— WORK TASK —
If a line in the data below holds the word "comb", copy it.

Dataset records
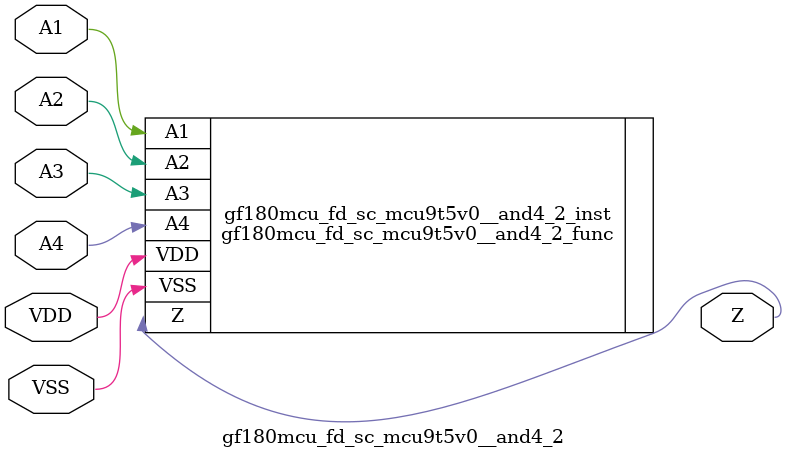
<source format=v>

module gf180mcu_fd_sc_mcu9t5v0__and4_2( A1, A2, A3, A4, Z, VDD, VSS );
input A1, A2, A3, A4;
inout VDD, VSS;
output Z;

   `ifdef FUNCTIONAL  //  functional //

	gf180mcu_fd_sc_mcu9t5v0__and4_2_func gf180mcu_fd_sc_mcu9t5v0__and4_2_behav_inst(.A1(A1),.A2(A2),.A3(A3),.A4(A4),.Z(Z),.VDD(VDD),.VSS(VSS));

   `else

	gf180mcu_fd_sc_mcu9t5v0__and4_2_func gf180mcu_fd_sc_mcu9t5v0__and4_2_inst(.A1(A1),.A2(A2),.A3(A3),.A4(A4),.Z(Z),.VDD(VDD),.VSS(VSS));

	// spec_gates_begin


	// spec_gates_end



   specify

	// specify_block_begin

	// comb arc A1 --> Z
	 (A1 => Z) = (1.0,1.0);

	// comb arc A2 --> Z
	 (A2 => Z) = (1.0,1.0);

	// comb arc A3 --> Z
	 (A3 => Z) = (1.0,1.0);

	// comb arc A4 --> Z
	 (A4 => Z) = (1.0,1.0);

	// specify_block_end

   endspecify

   `endif

endmodule

</source>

— ANSWER AREA —
	// comb arc A1 --> Z
	// comb arc A2 --> Z
	// comb arc A3 --> Z
	// comb arc A4 --> Z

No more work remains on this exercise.